The last couple of days have been a little bit stressful. Soren has been trying our patience over and over again, and the temperatures have been consistently below minus thirty. While the new year always brings hope and inspiration for the year to come, to me it also brings a time of reflection on how quickly time is passing us by. Poppy's birth year is over, and while I look forward to all of her upcoming milestones I can't help but feel a little sad that her newborn days are behind us. She weighs 14 pounds and 15 ounces!! She visited the doctor today to receive her first shots, and had an official weigh-in.
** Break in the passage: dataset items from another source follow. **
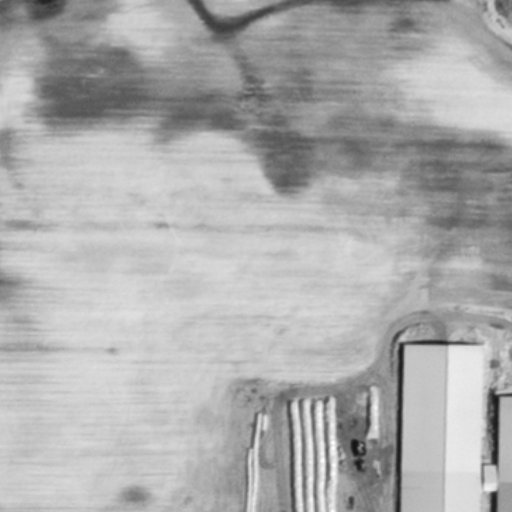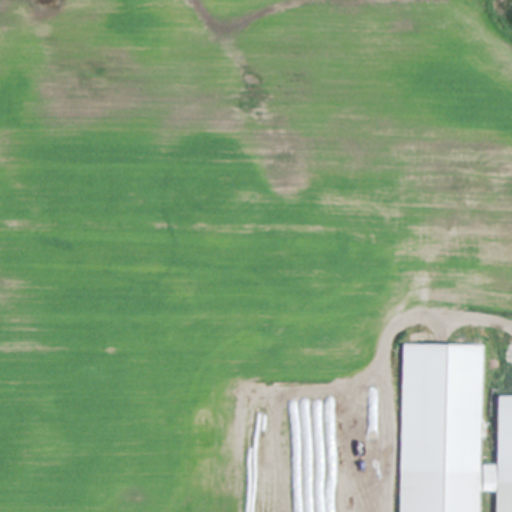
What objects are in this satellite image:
building: (450, 434)
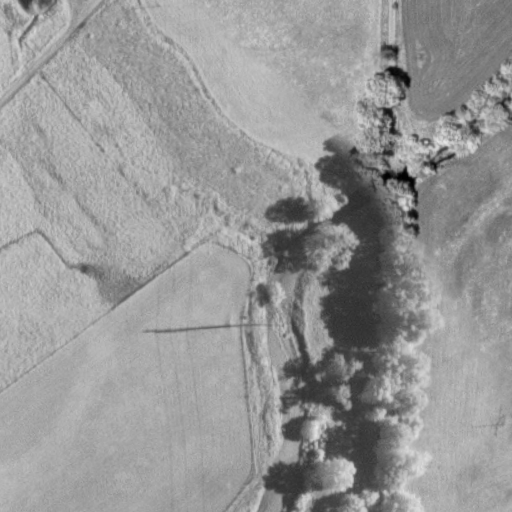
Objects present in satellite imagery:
road: (49, 51)
road: (390, 255)
power tower: (232, 327)
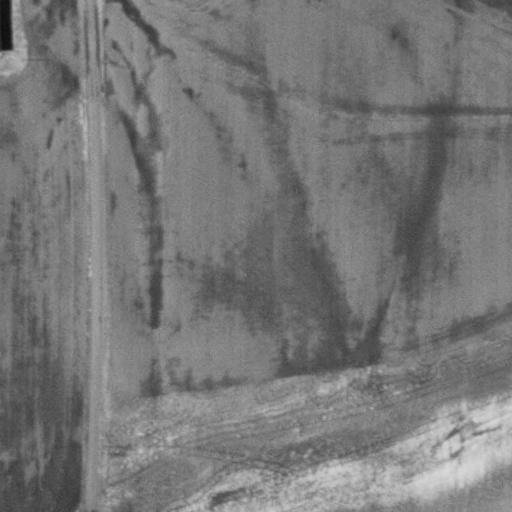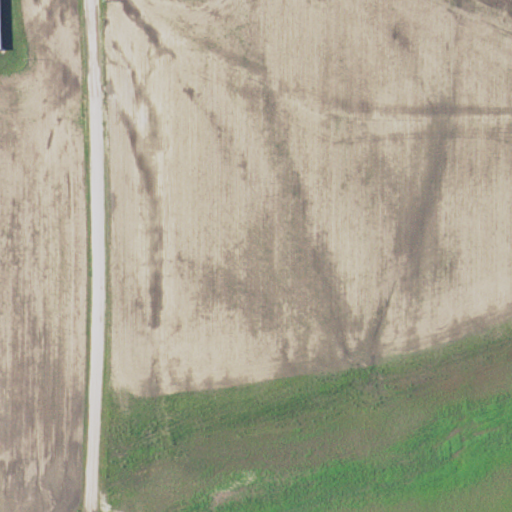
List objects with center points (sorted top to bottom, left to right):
building: (0, 34)
road: (104, 255)
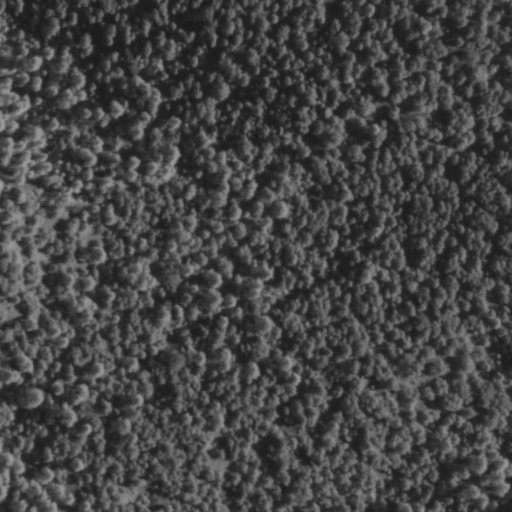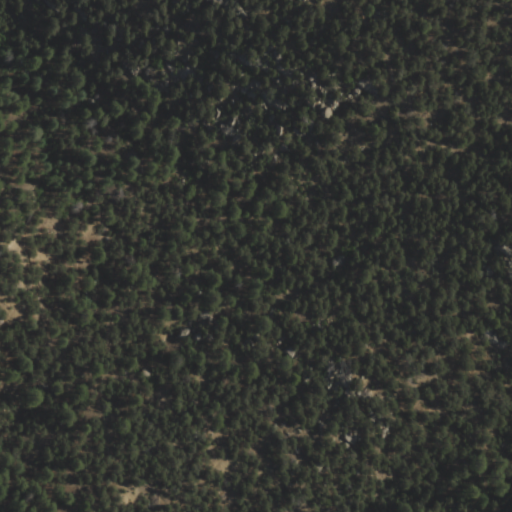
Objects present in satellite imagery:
road: (275, 231)
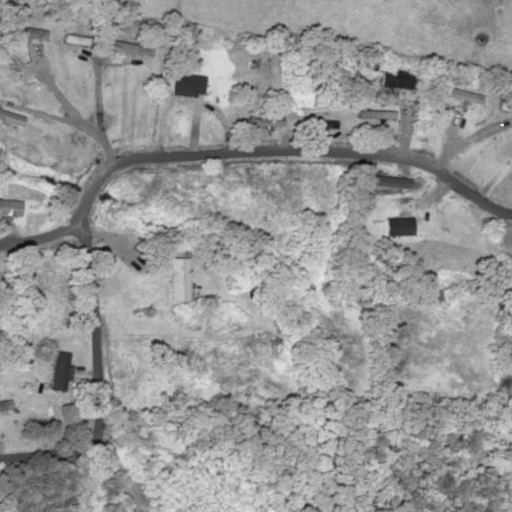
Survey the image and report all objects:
building: (395, 77)
building: (187, 83)
building: (462, 95)
building: (375, 113)
building: (259, 121)
road: (278, 149)
building: (386, 180)
building: (10, 206)
building: (398, 219)
road: (34, 235)
road: (94, 330)
building: (59, 371)
road: (49, 444)
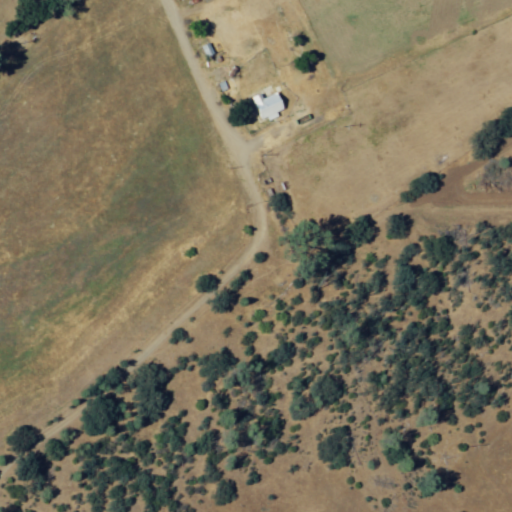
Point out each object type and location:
building: (260, 102)
building: (272, 108)
road: (232, 272)
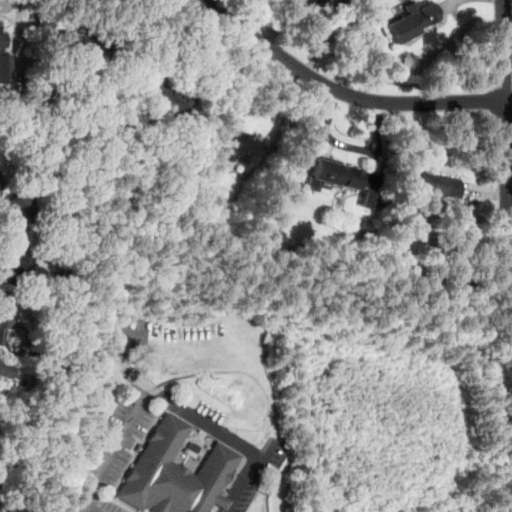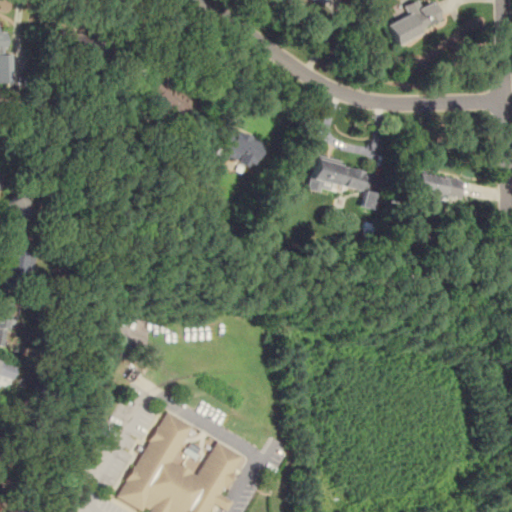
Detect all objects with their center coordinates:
building: (316, 1)
building: (327, 2)
building: (411, 20)
building: (411, 23)
road: (17, 41)
building: (73, 43)
building: (4, 62)
building: (4, 63)
road: (339, 90)
building: (165, 94)
building: (170, 100)
road: (505, 129)
building: (236, 146)
building: (237, 147)
building: (0, 169)
building: (331, 175)
building: (333, 176)
building: (435, 186)
building: (434, 187)
building: (16, 208)
building: (17, 210)
building: (9, 261)
building: (15, 264)
building: (2, 317)
building: (1, 321)
building: (4, 373)
road: (228, 438)
building: (173, 472)
building: (174, 473)
road: (510, 511)
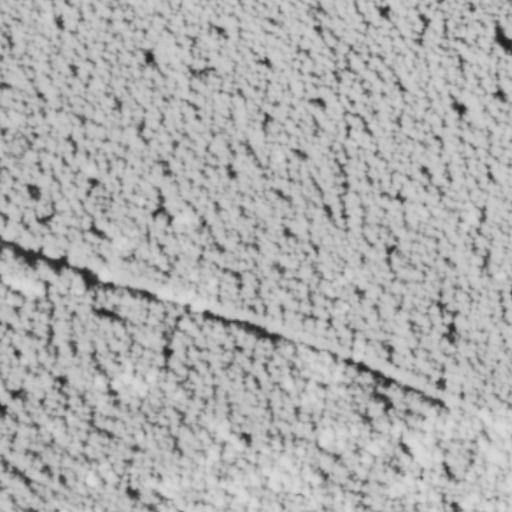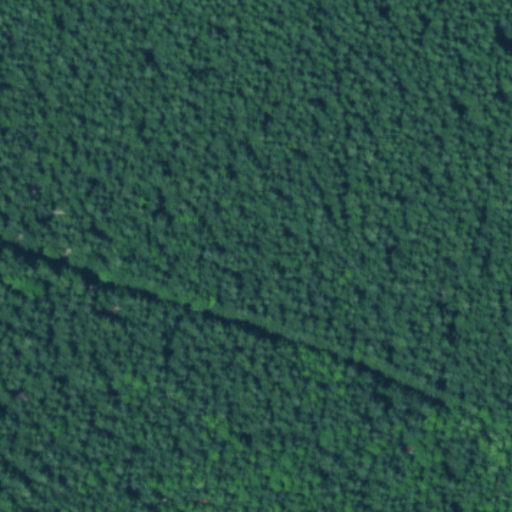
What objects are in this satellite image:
road: (259, 330)
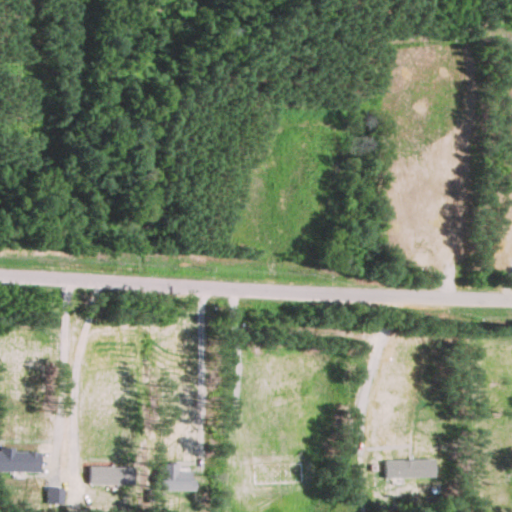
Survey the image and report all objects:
road: (255, 290)
road: (197, 371)
road: (74, 377)
road: (239, 379)
road: (363, 402)
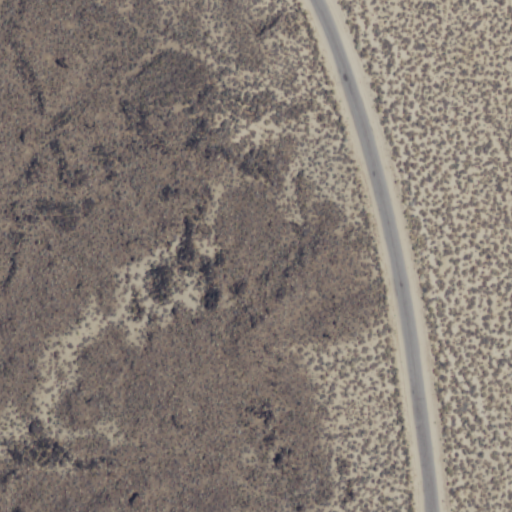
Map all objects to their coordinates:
road: (400, 250)
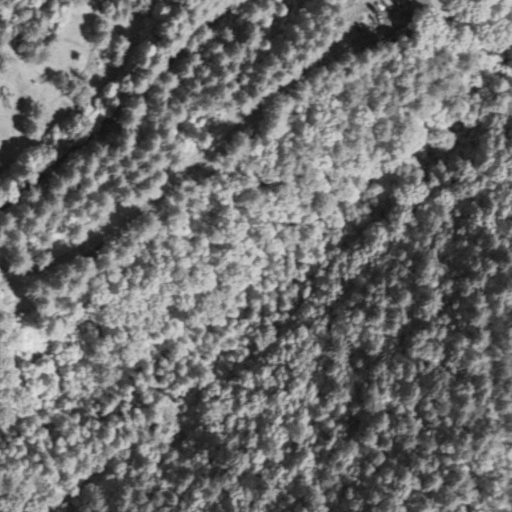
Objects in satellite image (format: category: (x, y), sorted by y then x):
building: (422, 6)
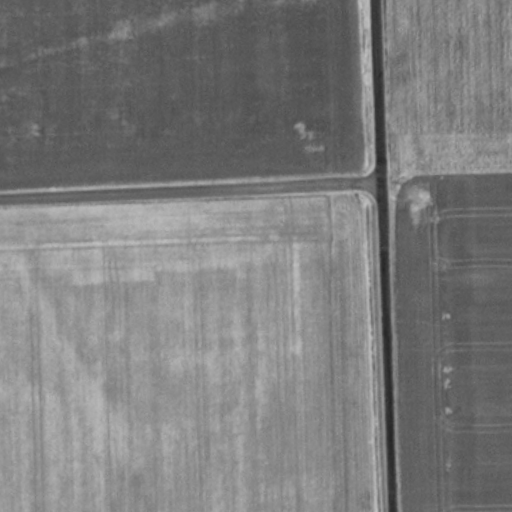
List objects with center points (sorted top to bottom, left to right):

Tyler and I are dreaming of vacations - ANY vacation! They range from tropical islands, to ski-slopes, to a weekend down to North Dakota to stay in a hotel with a water-slide. The last one sounds pretty pathetic… I must admit, even though it would be heaven to a certain two year old. For now all of these plans are just in our heads, I don't think we'll be going anywhere for awhile. It's hard not being able to go outside, I think everyone starts to feel a certain desire to escape to where we can run freely outdoors without having to bundle up in fifteen layers.
There is a birthday coming up in our family this weekend, and hopefully we can make it a special one. I had coffee with a friend a few days ago, and after asking me about the kids she asked me how my marriage was doing, after having two children. I don't think anyone has ever asked me that directly, and yet it's a great question. It made me stop and think about it, and realize that while our marriage is certainly fine, it does deserve a little more attention. As Poppy gets older and more predictable I hope to find time for more date nights, as well as more time for myself. In 2014 we will celebrate five years of marriage, and that definitely deserves a little mini-vacation!